READING PASSAGE -
* * * * * * * * *

Original article: http://www.ft.com/intl/cms/s/0/e71209c4-dd8f-11e2-892b-00144feab7de.html#axzz2XGy89Y3Y

ReputationDefender in MSN: Time for New Grads to Clean Up Their Act Online?

 

New college graduates looking for work may want to purge their social media of embarrassing hijinks that could turn off potential employers.

Rebecca Martinson and Taylor Chapman learned the hard way what happens when outrageous behavior hits the Internet and goes viral in the worst possible way.

Martinson gained notoriety when the profanity-laced email she wrote to her sorority sisters at the University of Maryland leaked online. Martinson, who later quit the sorority, made an attempt at damage control, pulling down her Facebook and Twitter accounts. By then, though, numerous websites had already captured and reposted several of her comments.

Chapman’s 15 minutes of infamy came last week, when her Dunkin' Donuts rant made headlines across the web. Chapman also deleted her social media accounts, but her eight-minute tirade has been immortalized on YouTube.

These cases land on the extreme end of the spectrum, and it's where some college graduates might unfortunately find themselves just as they venture into the working world. Those Jägerbombs, the dirty joke retweeted 'round the world, the hijinks on Vine all create a social media presence that can plague these new job-seekers.

* * * * * * * * *

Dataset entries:
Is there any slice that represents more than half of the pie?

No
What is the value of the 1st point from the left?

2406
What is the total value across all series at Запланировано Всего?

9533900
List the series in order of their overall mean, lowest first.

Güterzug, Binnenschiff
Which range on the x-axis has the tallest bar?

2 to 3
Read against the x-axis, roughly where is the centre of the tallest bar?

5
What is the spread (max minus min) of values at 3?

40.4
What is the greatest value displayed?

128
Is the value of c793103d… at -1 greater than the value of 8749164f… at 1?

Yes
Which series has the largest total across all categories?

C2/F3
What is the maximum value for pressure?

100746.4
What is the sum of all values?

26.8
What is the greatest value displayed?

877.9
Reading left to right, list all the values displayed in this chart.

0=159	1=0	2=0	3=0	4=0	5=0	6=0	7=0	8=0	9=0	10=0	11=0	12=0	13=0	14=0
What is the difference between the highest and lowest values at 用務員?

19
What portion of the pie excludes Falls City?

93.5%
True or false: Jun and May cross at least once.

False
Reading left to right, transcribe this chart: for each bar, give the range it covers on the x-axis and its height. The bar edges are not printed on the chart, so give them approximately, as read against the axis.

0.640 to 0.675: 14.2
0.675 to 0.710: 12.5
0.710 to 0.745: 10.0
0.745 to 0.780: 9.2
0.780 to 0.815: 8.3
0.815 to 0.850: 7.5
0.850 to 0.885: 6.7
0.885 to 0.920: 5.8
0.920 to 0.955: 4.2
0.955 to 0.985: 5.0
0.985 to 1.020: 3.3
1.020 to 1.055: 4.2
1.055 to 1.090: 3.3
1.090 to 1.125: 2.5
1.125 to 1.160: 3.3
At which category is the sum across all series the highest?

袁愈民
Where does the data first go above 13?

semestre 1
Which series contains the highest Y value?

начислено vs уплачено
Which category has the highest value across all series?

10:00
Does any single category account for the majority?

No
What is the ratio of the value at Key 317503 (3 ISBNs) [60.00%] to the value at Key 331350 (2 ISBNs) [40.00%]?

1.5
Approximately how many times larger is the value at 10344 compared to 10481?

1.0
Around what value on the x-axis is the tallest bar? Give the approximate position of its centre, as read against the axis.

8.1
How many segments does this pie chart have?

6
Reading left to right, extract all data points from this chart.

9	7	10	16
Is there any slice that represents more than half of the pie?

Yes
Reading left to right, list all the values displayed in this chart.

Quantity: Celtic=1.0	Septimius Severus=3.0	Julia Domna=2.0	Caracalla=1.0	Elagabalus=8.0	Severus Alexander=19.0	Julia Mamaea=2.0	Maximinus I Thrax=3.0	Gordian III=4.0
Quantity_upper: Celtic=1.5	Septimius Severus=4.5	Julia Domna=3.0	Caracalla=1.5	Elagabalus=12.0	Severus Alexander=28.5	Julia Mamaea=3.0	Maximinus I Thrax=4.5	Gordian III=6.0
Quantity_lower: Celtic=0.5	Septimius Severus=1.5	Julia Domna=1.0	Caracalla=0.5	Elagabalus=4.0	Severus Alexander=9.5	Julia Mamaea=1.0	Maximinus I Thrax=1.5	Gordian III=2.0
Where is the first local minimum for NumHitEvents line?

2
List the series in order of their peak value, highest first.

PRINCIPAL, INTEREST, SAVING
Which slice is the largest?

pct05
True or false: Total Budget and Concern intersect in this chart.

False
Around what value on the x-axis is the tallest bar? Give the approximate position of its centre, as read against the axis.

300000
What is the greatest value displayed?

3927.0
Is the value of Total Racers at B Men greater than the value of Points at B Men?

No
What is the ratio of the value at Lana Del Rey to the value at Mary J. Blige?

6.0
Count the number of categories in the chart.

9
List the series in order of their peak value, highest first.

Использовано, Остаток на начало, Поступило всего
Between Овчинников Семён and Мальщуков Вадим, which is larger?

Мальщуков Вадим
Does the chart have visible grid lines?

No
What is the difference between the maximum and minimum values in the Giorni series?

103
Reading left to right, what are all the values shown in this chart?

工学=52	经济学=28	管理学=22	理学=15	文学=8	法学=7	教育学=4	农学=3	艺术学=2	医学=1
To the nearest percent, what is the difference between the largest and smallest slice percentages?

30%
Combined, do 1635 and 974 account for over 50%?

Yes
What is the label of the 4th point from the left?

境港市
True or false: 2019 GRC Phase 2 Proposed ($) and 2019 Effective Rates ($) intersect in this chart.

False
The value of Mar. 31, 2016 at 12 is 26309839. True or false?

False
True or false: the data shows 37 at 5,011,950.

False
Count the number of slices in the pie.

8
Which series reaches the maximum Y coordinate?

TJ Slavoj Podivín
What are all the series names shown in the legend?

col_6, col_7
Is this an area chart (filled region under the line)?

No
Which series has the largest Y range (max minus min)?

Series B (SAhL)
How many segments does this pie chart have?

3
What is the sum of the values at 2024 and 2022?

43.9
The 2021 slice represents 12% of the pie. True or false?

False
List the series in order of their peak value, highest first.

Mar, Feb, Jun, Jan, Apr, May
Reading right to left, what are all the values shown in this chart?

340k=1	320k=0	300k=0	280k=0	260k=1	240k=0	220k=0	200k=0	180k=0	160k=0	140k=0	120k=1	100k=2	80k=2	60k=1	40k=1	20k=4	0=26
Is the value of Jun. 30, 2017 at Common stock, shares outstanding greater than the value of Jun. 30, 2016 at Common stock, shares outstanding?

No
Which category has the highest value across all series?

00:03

* * * * * * * * *

TASK REQUIREMENTS -
Could you extract the part of the article on new graduates' social media from "Martinson gained notoriety" up to and including "been immortalized on YouTube."?

EXERCISE OUTPUT -
Martinson gained notoriety when the profanity-laced email she wrote to her sorority sisters at the University of Maryland leaked online. Martinson, who later quit the sorority, made an attempt at damage control, pulling down her Facebook and Twitter accounts. By then, though, numerous websites had already captured and reposted several of her comments.

Chapman’s 15 minutes of infamy came last week, when her Dunkin' Donuts rant made headlines across the web. Chapman also deleted her social media accounts, but her eight-minute tirade has been immortalized on YouTube.